After more than half a century, Arun Gandhi, his grandson and head of MK Gandhi Institute of Non-Violence in South Memphis, United States has paid a visit to Palestine for the stated aim to ‘convince people of Mahatma Gandhi’s philosophy of peaceful resistance’. Few of the Palestinian left-wing NGOs and peace groups, people who have been persuading Palestinians to initiate non-violent struggle for freedom for years, have invited him to help launch a strategy of unarmed popular protest.
One of the basic components of Gandhian resistance or Satyagraha, (insistence on truth), is the mass involvement in politics. It is common knowledge that Mahatma is the man behind the introduction of mass politics in India during the independence struggle. The genius of Gandhi was indeed his resolve to remain ‘non-violent’ at all cost, under any circumstance. The idea is to convey the adversary of his own moral weakness for having taken resort to violence. To the critics, this method is too good to be true but under Gandhian logic, it is far too simple to remain unfathomable. A comparison of the two Palestinian Intifada would be imperative here to make the point clear.
The first Intifada, (literally, shaking off) started in 1987 and lasted for a full nine years. British scholar Edgar Balance perceives Intifada as the Palestinian rejoinder to Israel and US that they ‘couldn’t be written off so easily, and that they were not disappearing, spineless, lost cause’. Although not strictly Gandhian, these protests took the form of wide-scale civil disobedience, general strikes, a boycott on Israeli goods, graffiti and barricades.

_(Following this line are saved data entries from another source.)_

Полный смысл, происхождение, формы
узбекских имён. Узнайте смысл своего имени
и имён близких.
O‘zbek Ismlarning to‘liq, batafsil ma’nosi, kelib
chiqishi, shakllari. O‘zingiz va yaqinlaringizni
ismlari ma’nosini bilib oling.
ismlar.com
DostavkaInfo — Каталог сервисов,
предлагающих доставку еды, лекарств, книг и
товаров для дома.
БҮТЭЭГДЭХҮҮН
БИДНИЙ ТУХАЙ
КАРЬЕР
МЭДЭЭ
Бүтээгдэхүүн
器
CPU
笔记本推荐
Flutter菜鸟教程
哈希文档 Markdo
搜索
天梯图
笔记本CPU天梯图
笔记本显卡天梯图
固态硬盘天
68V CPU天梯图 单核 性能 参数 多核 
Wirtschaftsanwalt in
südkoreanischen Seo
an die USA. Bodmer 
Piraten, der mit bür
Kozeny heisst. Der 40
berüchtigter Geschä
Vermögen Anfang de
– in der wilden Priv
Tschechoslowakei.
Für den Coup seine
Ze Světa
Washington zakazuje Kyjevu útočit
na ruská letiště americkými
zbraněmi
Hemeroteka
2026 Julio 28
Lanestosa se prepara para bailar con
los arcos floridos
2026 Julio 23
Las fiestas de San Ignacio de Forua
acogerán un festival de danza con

The televised pictures of young unarmed Palestinians throwing stones on Israeli armoured vehicles are still hard to shrug off even now.

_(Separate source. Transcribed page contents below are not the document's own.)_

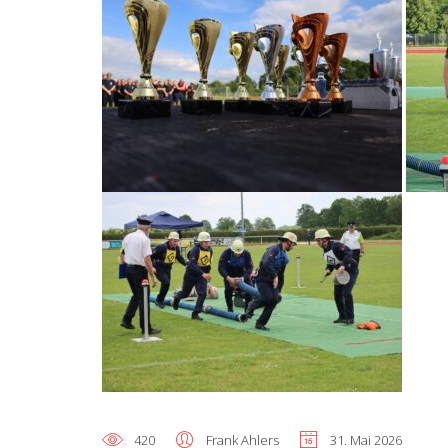
420
Frank Ahlers
31. Mai 2026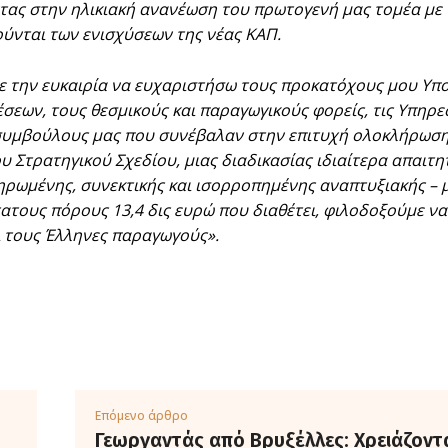
ας στην ηλικιακή ανανέωση του πρωτογενή μας τομέα με 
ύνται των ενισχύσεων της νέας ΚΑΠ.
ε την ευκαιρία να ευχαριστήσω τους προκατόχους μου Υπου
σεων, τους θεσμικούς και παραγωγικούς φορείς, τις Υπηρεσ
συμβούλους μας που συνέβαλαν στην επιτυχή ολοκλήρωση 
ου Στρατηγικού Σχεδίου, μιας διαδικασίας ιδιαίτερα απαι
ηρωμένης, συνεκτικής και ισορροπημένης αναπτυξιακής – 
ατους πόρους 13,4 δις ευρώ που διαθέτει, φιλοδοξούμε να
ι τους Έλληνες παραγωγούς».
Επόμενο άρθρο
Γεωργαντάς από Βρυξέλλες: Χρειάζοντα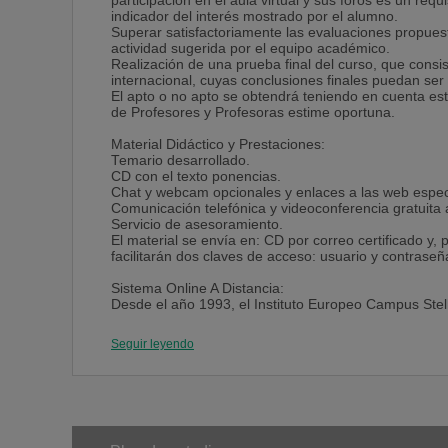
participación en el aula virtual y sus foros es un requ
indicador del interés mostrado por el alumno.
Superar satisfactoriamente las evaluaciones propues
actividad sugerida por el equipo académico.
Realización de una prueba final del curso, que consis
internacional, cuyas conclusiones finales puedan ser
El apto o no apto se obtendrá teniendo en cuenta es
de Profesores y Profesoras estime oportuna.
Material Didáctico y Prestaciones:
Temario desarrollado.
CD con el texto ponencias.
Chat y webcam opcionales y enlaces a las web espec
Comunicación telefónica y videoconferencia gratuita 
Servicio de asesoramiento.
El material se envía en: CD por correo certificado y, 
facilitarán dos claves de acceso: usuario y contraseñ
Sistema Online A Distancia:
Desde el año 1993, el Instituto Europeo Campus Ste
accesible el estudio de los alumnos que residen en o
La metodología es sencilla y eficaz. Ofrecemos un e
Seguir leyendo
del que se desarrollan las principales actividades:
Reparto y gestión de archivos, con actualización, po
la documentación desde cualquier lugar y a cualquier
Servicios de foro y Chat, a través de los cuales el 
experiencias, dudas, etc.
Servicio de Tutorías con el/la Coordinador/a del más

In the ongoing Intifada, not only these young men are missing, but also the popular participation of civil society is negligible. Started with the visit of Ariel Sharon to Temple Mount in 2000, this Intifada has been based more on guns than on the power of popular unarmed resistance. The existence of these armed groups is the result of the Oslo Agreement when Palestinian security apparatus along with Palestinian ‘Self Rule’ came into existence. As of now, there are 16 to 19 Palestinian armed groups marauding as security police and these figures are in exclusion of Islamists like Hamas and Al-Jihad. It is indeed tragic that in the face of an unprecedented situation when they should be bargaining with Israel over the ‘Security Wall’, the Palestinians are brandishing their guns. The Palestinians do not seem to realize that this wall could, and in all probability would settle their border problems for them despite these guns.

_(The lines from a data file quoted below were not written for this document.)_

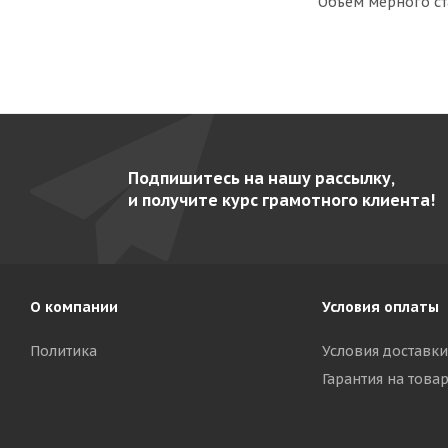
Объем мерного ст
Подпишитесь на нашу рассылку,
и получите курс грамотного клиента!
О компании
Условия оплаты
Политика
Условия доставки
Гарантия на това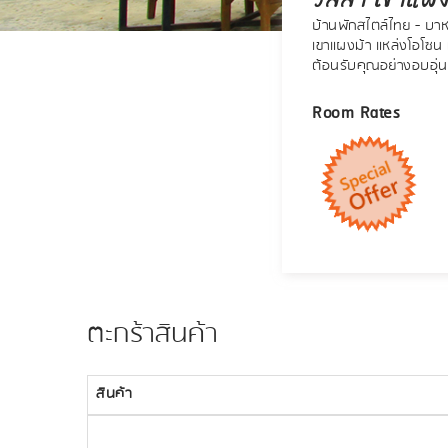
บ้านพักสไตล์ไทย - บา
เขาแผงม้า แหล่งโอโซ
ต้อนรับคุณอย่างอบอุ่น
Room Rates
ตะกร้าสินค้า
สินค้า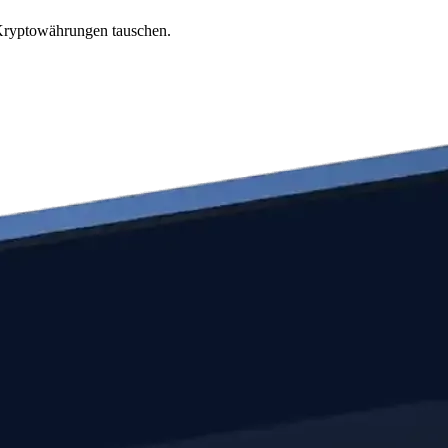
 Kryptowährungen tauschen.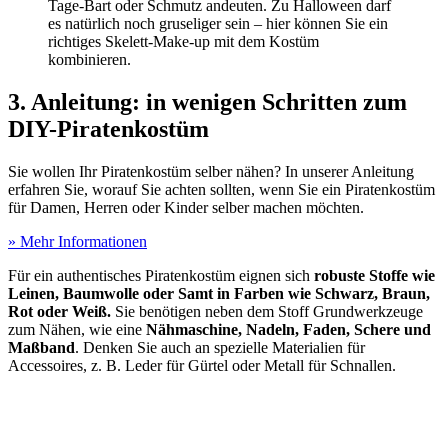
Tage-Bart oder Schmutz andeuten. Zu Halloween darf
es natürlich noch gruseliger sein – hier können Sie ein
richtiges Skelett-Make-up mit dem Kostüm
kombinieren.
3. Anleitung: in wenigen Schritten zum
DIY-Piratenkostüm
Sie wollen Ihr Piratenkostüm selber nähen? In unserer Anleitung
erfahren Sie, worauf Sie achten sollten, wenn Sie ein Piratenkostüm
für Damen, Herren oder Kinder selber machen möchten.
» Mehr Informationen
Für ein authentisches Piratenkostüm eignen sich
robuste Stoffe wie
Leinen, Baumwolle oder Samt in Farben wie Schwarz, Braun,
Rot oder Weiß.
Sie benötigen neben dem Stoff Grundwerkzeuge
zum Nähen, wie eine
Nähmaschine, Nadeln, Faden, Schere und
Maßband
. Denken Sie auch an spezielle Materialien für
Accessoires, z. B. Leder für Gürtel oder Metall für Schnallen.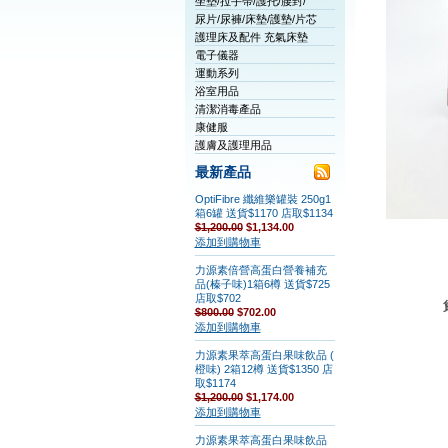
坐墊/拉手帶/護托/腰封/
尿片/尿褲/床墊/護墊/片芯
護理床及配件 充氣床墊
電子儀器
運動系列
浴室用品
清潔消毒產品
康健服
護膚及護理用品
最新產品
OptiFibre 纖維樂罐裝 250g1
箱6罐 送貨$1170 店取$1134
$1,200.00
$1,134.00
添加到購物車
力源素倍營高蛋白營養補充
品(榛子味)1箱6樽 送貨$725
店取$702
$800.00
$702.00
添加到購物車
力源素果萃高蛋白果味飲品 (
橙味) 2箱12樽 送貨$1350 店
取$1174
$1,200.00
$1,174.00
添加到購物車
力源素果萃高蛋白果味飲品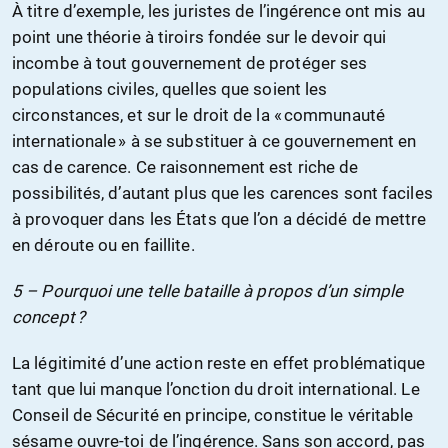
À titre d’exemple, les juristes de l’ingérence ont mis au
point une théorie à tiroirs fondée sur le devoir qui
incombe à tout gouvernement de protéger ses
populations civiles, quelles que soient les
circonstances, et sur le droit de la « communauté
internationale » à se substituer à ce gouvernement en
cas de carence. Ce raisonnement est riche de
possibilités, d’autant plus que les carences sont faciles
à provoquer dans les États que l’on a décidé de mettre
en déroute ou en faillite.
5 – Pourquoi une telle bataille à propos d’un simple
concept ?
La légitimité d’une action reste en effet problématique
tant que lui manque l’onction du droit international. Le
Conseil de Sécurité en principe, constitue le véritable
sésame ouvre-toi de l’ingérence. Sans son accord, pas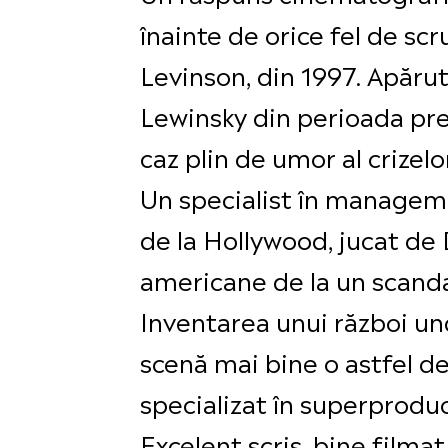
înainte de orice fel de scr
Levinson, din 1997. Apărut 
Lewinsky din perioada preș
caz plin de umor al crizelo
Un specialist în managemen
de la Hollywood, jucat de
americane de la un scandal
Inventarea unui război und
scenă mai bine o astfel 
specializat în superproduc
Excelent scris, bine filma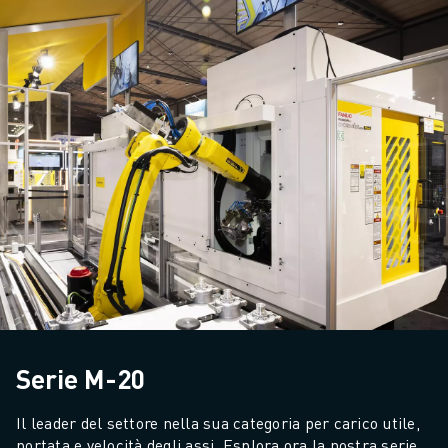
Serie M-20
Il leader del settore nella sua categoria per carico utile, 
portata e velocità degli assi. Esplora ora la nostra serie 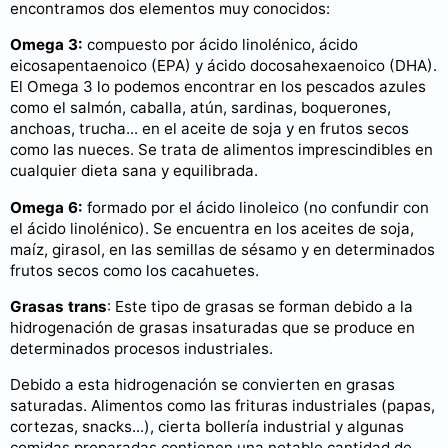
encontramos dos elementos muy conocidos:
Omega 3:
compuesto por ácido linolénico, ácido
eicosapentaenoico (EPA) y ácido docosahexaenoico (DHA).
El Omega 3 lo podemos encontrar en los pescados azules
como el salmón, caballa, atún, sardinas, boquerones,
anchoas, trucha... en el aceite de soja y en frutos secos
como las nueces. Se trata de alimentos imprescindibles en
cualquier dieta sana y equilibrada.
Omega 6:
formado por el ácido linoleico (no confundir con
el ácido linolénico). Se encuentra en los aceites de soja,
maíz, girasol, en las semillas de sésamo y en determinados
frutos secos como los cacahuetes.
Grasas trans
: Este tipo de grasas se forman debido a la
hidrogenación de grasas insaturadas que se produce en
determinados procesos industriales.
Debido a esta hidrogenación se convierten en grasas
saturadas. Alimentos como las frituras industriales (papas,
cortezas, snacks...), cierta bollería industrial y algunas
comidas preparadas contienen una notable cantidad de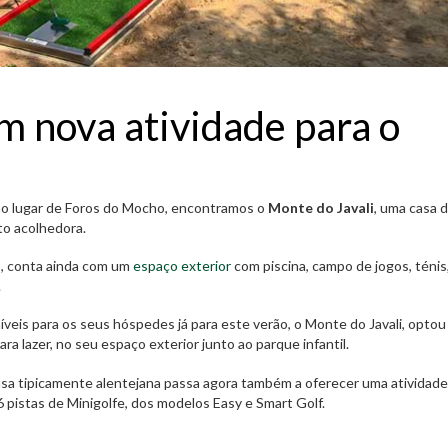
m nova atividade para o
 no lugar de Foros do Mocho, encontramos o
Monte do Javali
, uma casa 
to acolhedora.
s, conta ainda com um
espaço exterior
com piscina, campo de jogos, ténis
.
eis para os seus hóspedes já para este verão, o Monte do Javali, optou
ra lazer, no seu espaço exterior junto ao parque infantil.
casa tipicamente alentejana passa agora também a oferecer uma atividade
6 pistas de Minigolfe, dos modelos Easy e Smart Golf.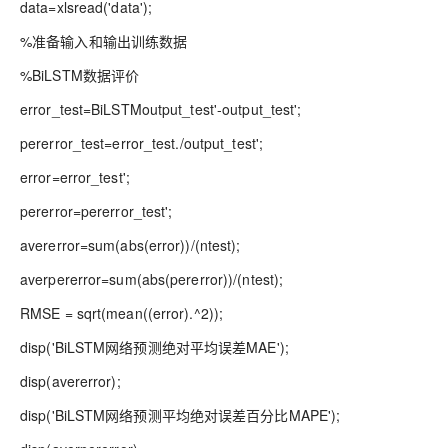
data=xlsread('data');
%准备输入和输出训练数据
%BiLSTM数据评价
error_test=BiLSTMoutput_test'-output_test';
pererror_test=error_test./output_test';
error=error_test';
pererror=pererror_test';
avererror=sum(abs(error))/(ntest);
averpererror=sum(abs(pererror))/(ntest);
RMSE = sqrt(mean((error).^2));
disp('BiLSTM网络预测绝对平均误差MAE');
disp(avererror);
disp('BiLSTM网络预测平均绝对误差百分比MAPE');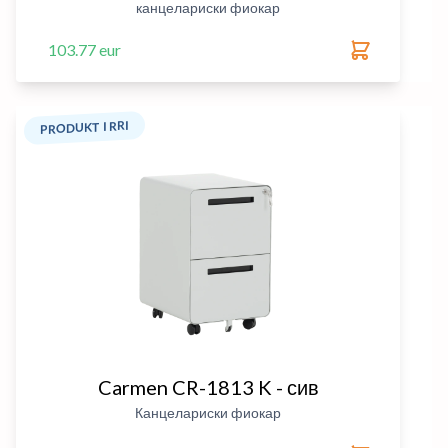
канцелариски фиокар
103.77 eur
PRODUKT I RRI
Carmen CR-1813 K - сив
Канцелариски фиокар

The difference in terms of methods of resistance makes it evident that the former Intifada was more constructive and effective. It led Palestinians to Oslo where the two adversaries came to negotiating table for the first time facing each other. That the Palestinian ruling elites made a mess of that opportunity does not diminish the fact that it was a time of reckoning for Israel as well. The popular and to a large extent unarmed nature of resistance left the Israeli Defence Force completely at a loss for suitable response to quell it and had to undertake painful national security reappraisal.
It is this understanding of events by Palestinian peace groups that strengthen their resolve for peaceful resistance. The only problem with these groups is that they are still on the margins of mainstream politics. In the Middle East, though, Gandhi and his methods of non-violent resistance never attracted much interest that was evident even during Arun Gandhi’s visit as many people publicly disagreed with what he had to say. Yet there are important exceptions. Jawdat Said, an elderly Syrian, has been promoting his non-violent ideas since the 1950s and there are people like Imam Mohammad al-Shirazi, Khalis Jalabi and Khalid Khishtainy who call for Islamic non-violence in the region.
Fortunately enough, in the Middle East where one act of violence begets more violence, it is heartening to know that at least there exists a group of thoughtful Palestinians who are resorting to a method, which has a proven record of success against all odds of the human condition.